Do we trust that our technology is designed to do what is right?

As software eats the world, our expectations and anxieties about privacy, big data, hackers, corporate and government surveillance of everything and everyone become central to culture and to all those relationships that depend upon trust. They are part of a deeper, more pervasive cultural underlay of trust, or distrust, in everyday experiences we’d like to take for granted, but can’t. The software in our smartphones, laptops, traffic cameras, VR headsets, Facebook apps, Amazon Echos, Snap glasses, TVs, chatbots and everything else is created with rules, values and intent – and these may be benign, benevolent or immoral. They are dependent on the humans who design and control them.

This is obvious, and yet it’s also hidden, by design, because the best technology is invisible. It just works.

It turns out, the same is true of the worst technology.

“Coding is a superpower,” Quincy Larson writes at FreeCode Camp. “With it, you can bend reality to your will. You can make the world a better place. Or you can destroy it. You may be able to fool the regulators, the police, the judges. You may be able to fool the general public. And you may be able to go on doing this indefinitely without being caught. But that doesn’t make it right.”

Larson illustrates his point with three companies that have, without doubt, deployed software for dark purposes:

  • Uber, which used sophisticated and deeply mischievous software to evade law enforcement investigators in cities where its ride-sharing service was illegal.

  • Volkswagon, which used software to hide the pollution coming out of the tailpipes of its diesel engines.

  • Zenefits, which used software to help its insurance agents skip hours of required training.

People who crave power use confusion and distrust to their advantage while the rest of us struggle to resist and endure until the balance of trust can tilt back toward common sense, compassion and good will.

As we try to get out from Trump and back on track toward some semblance of reason and sanity, we shouldn’t lose site of what needs fixing. Getting rid of Trump will help, but won’t fix the underlying problems.

Our systems for public discourse, education and rule-making haven’t kept up with a culture overwhelmed and disrupted by technology and stressed by war, climate change, corruption and economic inequality.

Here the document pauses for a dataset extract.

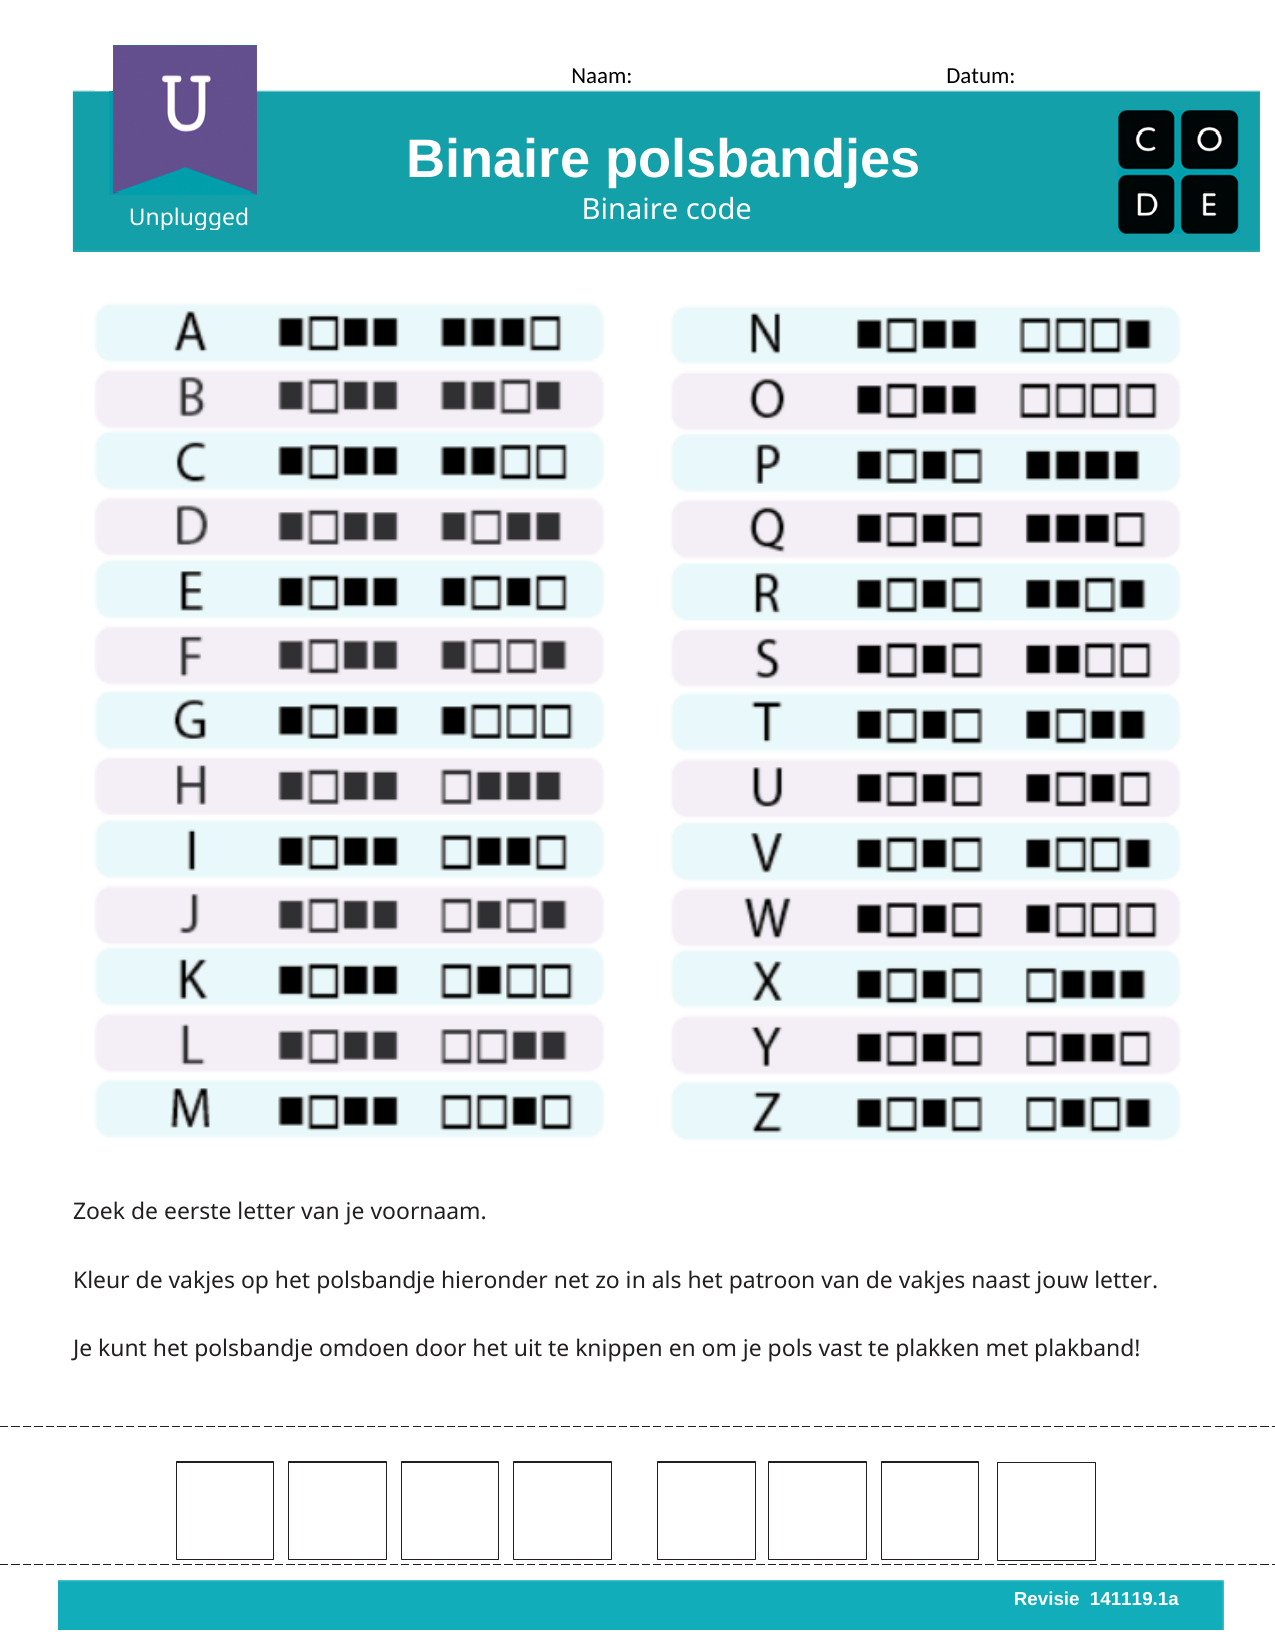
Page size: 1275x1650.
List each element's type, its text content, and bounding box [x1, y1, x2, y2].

These are the challenges our leaders should be confronting, and we’re going to have to seek and champion those who will confront them and work for us, not against us, to restore faith and trust in everything, including our tech, our truth-tellers and our governments, elections, economies and businesses. These are exceptional challenges, and we shouldn’t let the urgency of stopping Trump distract us from them. We’ll be working on how to restore trust in everything long after he is out of the White House.